--- START ---
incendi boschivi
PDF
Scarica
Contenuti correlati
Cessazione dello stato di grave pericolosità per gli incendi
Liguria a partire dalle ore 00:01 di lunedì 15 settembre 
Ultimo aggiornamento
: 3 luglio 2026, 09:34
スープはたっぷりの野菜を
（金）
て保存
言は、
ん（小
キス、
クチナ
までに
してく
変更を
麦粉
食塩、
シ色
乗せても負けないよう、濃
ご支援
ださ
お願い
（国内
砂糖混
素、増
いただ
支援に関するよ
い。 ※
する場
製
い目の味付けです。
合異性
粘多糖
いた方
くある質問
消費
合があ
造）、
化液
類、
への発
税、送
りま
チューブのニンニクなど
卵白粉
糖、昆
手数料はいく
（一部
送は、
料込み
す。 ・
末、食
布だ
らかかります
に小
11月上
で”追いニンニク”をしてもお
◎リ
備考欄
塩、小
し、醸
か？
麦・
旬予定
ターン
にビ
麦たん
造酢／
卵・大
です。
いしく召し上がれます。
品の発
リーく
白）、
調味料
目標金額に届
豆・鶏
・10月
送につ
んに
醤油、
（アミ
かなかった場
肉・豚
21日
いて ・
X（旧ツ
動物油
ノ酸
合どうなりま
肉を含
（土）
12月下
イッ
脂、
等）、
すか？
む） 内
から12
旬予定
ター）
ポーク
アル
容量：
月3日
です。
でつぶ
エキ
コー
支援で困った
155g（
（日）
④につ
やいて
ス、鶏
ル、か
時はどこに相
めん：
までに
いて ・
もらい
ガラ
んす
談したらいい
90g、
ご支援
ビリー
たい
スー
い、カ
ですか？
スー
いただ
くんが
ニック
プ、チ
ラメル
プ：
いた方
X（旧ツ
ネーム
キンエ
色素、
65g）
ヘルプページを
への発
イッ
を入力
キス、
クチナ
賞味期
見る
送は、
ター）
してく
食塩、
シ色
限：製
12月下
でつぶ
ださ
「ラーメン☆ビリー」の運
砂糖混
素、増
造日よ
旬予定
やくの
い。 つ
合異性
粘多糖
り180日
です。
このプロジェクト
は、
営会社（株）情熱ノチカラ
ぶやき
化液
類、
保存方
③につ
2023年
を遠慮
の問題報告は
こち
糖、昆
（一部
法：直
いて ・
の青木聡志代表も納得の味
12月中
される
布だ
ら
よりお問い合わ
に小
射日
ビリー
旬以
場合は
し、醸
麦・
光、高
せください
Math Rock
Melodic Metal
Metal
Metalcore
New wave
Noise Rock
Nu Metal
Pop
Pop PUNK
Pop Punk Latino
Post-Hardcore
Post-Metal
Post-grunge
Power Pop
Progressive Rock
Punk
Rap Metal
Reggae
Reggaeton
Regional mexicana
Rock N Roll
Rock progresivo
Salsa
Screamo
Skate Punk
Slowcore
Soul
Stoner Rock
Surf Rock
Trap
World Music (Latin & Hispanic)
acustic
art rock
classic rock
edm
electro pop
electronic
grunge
--- END ---
--- START ---
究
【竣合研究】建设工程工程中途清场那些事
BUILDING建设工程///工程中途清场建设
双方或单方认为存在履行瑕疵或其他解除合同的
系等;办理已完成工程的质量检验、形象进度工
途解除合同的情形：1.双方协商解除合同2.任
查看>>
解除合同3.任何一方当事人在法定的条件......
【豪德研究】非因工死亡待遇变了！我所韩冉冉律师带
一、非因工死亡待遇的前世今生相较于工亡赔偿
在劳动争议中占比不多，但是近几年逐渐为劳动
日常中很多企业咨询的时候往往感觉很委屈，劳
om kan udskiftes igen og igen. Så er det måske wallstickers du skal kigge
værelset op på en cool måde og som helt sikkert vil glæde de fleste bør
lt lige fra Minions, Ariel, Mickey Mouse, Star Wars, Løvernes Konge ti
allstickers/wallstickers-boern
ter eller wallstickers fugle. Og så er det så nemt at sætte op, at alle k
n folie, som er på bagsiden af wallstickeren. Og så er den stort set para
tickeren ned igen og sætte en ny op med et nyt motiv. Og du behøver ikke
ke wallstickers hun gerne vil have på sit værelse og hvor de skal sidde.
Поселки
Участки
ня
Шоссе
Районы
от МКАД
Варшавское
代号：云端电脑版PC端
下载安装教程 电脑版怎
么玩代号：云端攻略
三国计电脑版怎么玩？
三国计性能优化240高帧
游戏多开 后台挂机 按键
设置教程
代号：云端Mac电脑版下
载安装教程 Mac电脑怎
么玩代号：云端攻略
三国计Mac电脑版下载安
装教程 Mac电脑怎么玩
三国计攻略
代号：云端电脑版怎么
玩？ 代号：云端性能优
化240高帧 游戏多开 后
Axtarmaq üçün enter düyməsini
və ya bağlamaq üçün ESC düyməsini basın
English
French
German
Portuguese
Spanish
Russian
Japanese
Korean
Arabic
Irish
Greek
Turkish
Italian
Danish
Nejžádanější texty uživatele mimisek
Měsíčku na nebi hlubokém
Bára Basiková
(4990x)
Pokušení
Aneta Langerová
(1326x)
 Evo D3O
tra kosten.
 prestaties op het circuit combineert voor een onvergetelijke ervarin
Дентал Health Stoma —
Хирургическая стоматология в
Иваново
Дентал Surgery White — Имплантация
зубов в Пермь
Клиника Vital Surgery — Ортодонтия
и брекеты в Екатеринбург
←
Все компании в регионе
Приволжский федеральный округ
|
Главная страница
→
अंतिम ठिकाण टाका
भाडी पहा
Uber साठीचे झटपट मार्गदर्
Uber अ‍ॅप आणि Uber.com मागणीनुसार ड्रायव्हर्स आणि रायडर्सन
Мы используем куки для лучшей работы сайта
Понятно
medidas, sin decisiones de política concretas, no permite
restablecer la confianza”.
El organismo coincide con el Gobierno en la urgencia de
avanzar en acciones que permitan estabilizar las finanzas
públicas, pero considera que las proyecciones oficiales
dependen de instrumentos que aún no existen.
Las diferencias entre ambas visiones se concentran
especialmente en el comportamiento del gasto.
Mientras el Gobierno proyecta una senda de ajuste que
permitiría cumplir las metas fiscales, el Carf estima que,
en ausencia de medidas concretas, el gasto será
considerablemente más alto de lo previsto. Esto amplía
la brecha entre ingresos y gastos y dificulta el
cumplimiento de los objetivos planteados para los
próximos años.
--- END ---
• _To-do item_
Read through the lines above and collect those that contain the string "skal".

• _Task output_
om kan udskiftes igen og igen. Så er det måske wallstickers du skal kigge
ke wallstickers hun gerne vil have på sit værelse og hvor de skal sidde.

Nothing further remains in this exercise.